3.1. Path Models for Mothers’ Influence

The mother models for boys and girls were significantly different (difference χ2 (15) = 25.207, p = .047). Accordingly, models for boys and girls were estimated separately. In the mother-boy model (Figure 1), boys’ depression symptoms predicted boys’ smoking initiation, and mother ADHD predicted boys’ ADHD symptoms. There was a significant indirect path from mothers’ depression symptoms to boys’ smoking status through boys’ depression symptoms (95% confidence interval: .001, .046), such that mothers with higher levels of depression had sons with higher levels of depression, which was predictive of boys’ smoking initiation.

For the mother-girl model (Figure 2), girls’ ADHD predicted girls’ smoking initiation, and mothers’ smoking status predicted girls’ depression and ADHD symptoms, mothers’ depression predicted girls’ depression symptoms, and mothers’ ADHD predicted girls’ ADHD symptoms. There was a significant indirect path from mothers’ ADHD symptoms to girls’ smoking status through girls’ ADHD symptoms (95% C.I.: .013, .146), such that mothers with higher levels of ADHD had daughters with higher levels of ADHD symptoms, which was predictive of girls’ smoking initiation. There was also a marginally significant indirect path from mothers’ smoking status to daughters’ smoking status through daughters’ ADHD symptoms (95% C.I.: .000, .026), such that mothers with higher levels of smoking had daughters with higher levels of ADHD symptoms, which was predictive of girls’ smoking initiation.

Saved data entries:
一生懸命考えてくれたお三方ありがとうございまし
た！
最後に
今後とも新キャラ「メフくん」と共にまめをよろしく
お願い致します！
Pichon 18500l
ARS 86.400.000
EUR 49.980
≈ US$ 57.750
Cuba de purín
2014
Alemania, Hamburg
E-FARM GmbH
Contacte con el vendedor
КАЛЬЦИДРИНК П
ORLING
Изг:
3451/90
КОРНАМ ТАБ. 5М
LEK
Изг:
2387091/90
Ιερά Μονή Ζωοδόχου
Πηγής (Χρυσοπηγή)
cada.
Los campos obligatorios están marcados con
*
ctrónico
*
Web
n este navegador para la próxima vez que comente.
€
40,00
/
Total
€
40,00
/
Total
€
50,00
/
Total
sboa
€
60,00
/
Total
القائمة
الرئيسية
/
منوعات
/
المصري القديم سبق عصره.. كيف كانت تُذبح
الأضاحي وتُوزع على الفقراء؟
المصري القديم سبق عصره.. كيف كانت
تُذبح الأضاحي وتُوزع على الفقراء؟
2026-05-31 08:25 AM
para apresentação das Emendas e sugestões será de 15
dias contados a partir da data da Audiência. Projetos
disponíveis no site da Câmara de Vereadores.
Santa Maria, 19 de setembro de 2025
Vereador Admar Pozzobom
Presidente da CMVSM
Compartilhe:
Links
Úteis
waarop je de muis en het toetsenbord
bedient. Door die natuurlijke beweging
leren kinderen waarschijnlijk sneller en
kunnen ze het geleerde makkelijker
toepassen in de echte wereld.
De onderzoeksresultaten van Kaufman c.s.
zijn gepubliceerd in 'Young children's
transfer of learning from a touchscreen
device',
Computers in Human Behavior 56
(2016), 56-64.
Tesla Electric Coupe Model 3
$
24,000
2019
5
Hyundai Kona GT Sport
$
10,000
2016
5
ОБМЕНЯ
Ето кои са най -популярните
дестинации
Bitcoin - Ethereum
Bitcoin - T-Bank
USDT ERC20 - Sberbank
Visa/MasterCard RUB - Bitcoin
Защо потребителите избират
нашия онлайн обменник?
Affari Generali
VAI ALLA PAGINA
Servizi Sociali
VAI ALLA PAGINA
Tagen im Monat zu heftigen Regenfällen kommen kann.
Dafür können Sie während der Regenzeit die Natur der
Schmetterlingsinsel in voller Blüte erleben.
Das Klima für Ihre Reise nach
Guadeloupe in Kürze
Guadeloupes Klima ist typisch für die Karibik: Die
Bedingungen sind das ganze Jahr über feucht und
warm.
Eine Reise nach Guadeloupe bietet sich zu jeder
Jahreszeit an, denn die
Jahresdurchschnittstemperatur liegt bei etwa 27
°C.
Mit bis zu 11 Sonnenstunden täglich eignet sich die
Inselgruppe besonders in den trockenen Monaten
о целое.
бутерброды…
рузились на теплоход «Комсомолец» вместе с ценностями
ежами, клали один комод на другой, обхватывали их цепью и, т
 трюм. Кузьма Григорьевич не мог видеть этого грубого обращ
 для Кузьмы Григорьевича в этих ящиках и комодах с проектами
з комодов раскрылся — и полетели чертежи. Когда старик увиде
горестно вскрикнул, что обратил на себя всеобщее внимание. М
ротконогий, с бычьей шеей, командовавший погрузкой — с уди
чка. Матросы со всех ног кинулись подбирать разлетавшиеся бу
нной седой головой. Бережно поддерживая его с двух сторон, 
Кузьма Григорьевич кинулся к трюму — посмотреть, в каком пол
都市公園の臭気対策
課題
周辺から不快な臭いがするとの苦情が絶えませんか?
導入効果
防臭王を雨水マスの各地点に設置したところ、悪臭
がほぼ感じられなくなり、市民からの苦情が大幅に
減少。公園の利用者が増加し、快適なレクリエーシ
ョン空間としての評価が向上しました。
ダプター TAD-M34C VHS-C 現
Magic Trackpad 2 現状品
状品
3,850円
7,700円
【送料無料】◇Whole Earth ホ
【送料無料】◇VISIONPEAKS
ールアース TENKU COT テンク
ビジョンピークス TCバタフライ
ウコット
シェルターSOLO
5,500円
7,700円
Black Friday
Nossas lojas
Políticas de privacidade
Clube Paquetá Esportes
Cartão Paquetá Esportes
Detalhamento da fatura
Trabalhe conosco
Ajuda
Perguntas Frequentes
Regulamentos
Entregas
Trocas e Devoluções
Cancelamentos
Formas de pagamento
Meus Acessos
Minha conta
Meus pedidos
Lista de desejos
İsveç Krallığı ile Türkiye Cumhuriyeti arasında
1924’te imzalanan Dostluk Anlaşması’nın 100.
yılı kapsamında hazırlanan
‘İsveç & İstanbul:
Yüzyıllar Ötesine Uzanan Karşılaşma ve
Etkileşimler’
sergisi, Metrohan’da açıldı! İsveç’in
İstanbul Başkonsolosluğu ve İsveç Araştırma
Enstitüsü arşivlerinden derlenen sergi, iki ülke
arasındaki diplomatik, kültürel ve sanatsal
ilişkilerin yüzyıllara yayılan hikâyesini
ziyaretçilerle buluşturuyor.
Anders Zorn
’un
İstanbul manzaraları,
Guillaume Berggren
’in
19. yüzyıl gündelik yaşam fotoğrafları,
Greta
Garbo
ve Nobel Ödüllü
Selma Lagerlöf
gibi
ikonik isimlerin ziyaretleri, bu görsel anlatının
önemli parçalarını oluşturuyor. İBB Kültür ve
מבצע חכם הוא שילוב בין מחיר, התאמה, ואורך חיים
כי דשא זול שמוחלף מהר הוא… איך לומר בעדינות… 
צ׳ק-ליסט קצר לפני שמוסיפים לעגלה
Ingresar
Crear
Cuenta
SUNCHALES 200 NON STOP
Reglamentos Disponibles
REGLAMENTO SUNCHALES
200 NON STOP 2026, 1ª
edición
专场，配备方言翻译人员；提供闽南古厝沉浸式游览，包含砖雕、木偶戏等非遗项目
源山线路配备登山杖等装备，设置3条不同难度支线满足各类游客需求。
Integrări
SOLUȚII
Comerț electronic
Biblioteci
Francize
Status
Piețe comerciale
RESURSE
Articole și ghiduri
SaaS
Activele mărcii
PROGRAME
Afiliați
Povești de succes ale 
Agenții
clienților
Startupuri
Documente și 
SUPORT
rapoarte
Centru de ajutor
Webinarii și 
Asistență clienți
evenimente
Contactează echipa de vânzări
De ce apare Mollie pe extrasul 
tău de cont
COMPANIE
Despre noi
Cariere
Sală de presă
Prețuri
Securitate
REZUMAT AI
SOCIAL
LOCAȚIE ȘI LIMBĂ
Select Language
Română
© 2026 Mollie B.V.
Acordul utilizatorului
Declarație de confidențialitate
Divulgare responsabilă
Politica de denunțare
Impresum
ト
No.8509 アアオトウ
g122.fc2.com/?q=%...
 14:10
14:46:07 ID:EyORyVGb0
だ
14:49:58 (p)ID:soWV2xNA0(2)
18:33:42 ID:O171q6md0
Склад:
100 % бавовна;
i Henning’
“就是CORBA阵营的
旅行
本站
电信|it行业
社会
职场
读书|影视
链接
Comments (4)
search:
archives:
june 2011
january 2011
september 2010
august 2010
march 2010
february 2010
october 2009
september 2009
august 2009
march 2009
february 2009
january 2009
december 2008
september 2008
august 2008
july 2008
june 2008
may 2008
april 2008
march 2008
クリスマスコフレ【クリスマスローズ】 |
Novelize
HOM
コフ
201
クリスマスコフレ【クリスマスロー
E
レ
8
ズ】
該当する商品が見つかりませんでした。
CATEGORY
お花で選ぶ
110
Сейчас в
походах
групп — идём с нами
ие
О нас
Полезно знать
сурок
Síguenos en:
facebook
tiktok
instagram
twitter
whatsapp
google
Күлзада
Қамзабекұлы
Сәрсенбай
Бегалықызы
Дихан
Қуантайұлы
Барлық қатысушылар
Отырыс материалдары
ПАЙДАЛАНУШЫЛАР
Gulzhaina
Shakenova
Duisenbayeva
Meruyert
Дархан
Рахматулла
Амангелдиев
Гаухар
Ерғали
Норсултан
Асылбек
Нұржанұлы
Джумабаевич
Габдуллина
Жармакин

What is needed
Continue the results passage on path models for mothers' influence, picking up right after its last sentence.

Task answer
3.2. Path Models for Fathers’ Influence

The father models for boys and girls did not statistically differ (difference χ2 (15) = 17.814, p = .273). However, given the differences in the mother models, boys and girls models were analyzed separately to facilitate comparison with the mothers’ models. As with the mother-boy model, in the father-boy model (Figure 3), boys’ depression predicted boys’ smoking initiation, but in this case boys’ depression was not predicted by any of the parent level variables. Fathers’ smoking status did predict boys’ ADHD symptoms, but there were no significant indirect pathways from any of the father variables to boys’ smoking initiation.

For the father-girl model (Figure 4), neither girls’ depression nor ADHD symptoms predicted girls’ smoking initiation. Father smoking status and father ADHD predicted girls’ ADHD symptoms, and father depression predicted girls’ depression symptoms. As was the case for the mother-girls’ model, there was a marginally significant indirect path from fathers’ smoking status to daughters’ smoking status through daughters’ ADHD symptoms (95% C.I.: .000, .020), where fathers with higher levels of smoking had daughters with higher levels of ADHD symptoms, which was predictive of girls’ smoking initiation.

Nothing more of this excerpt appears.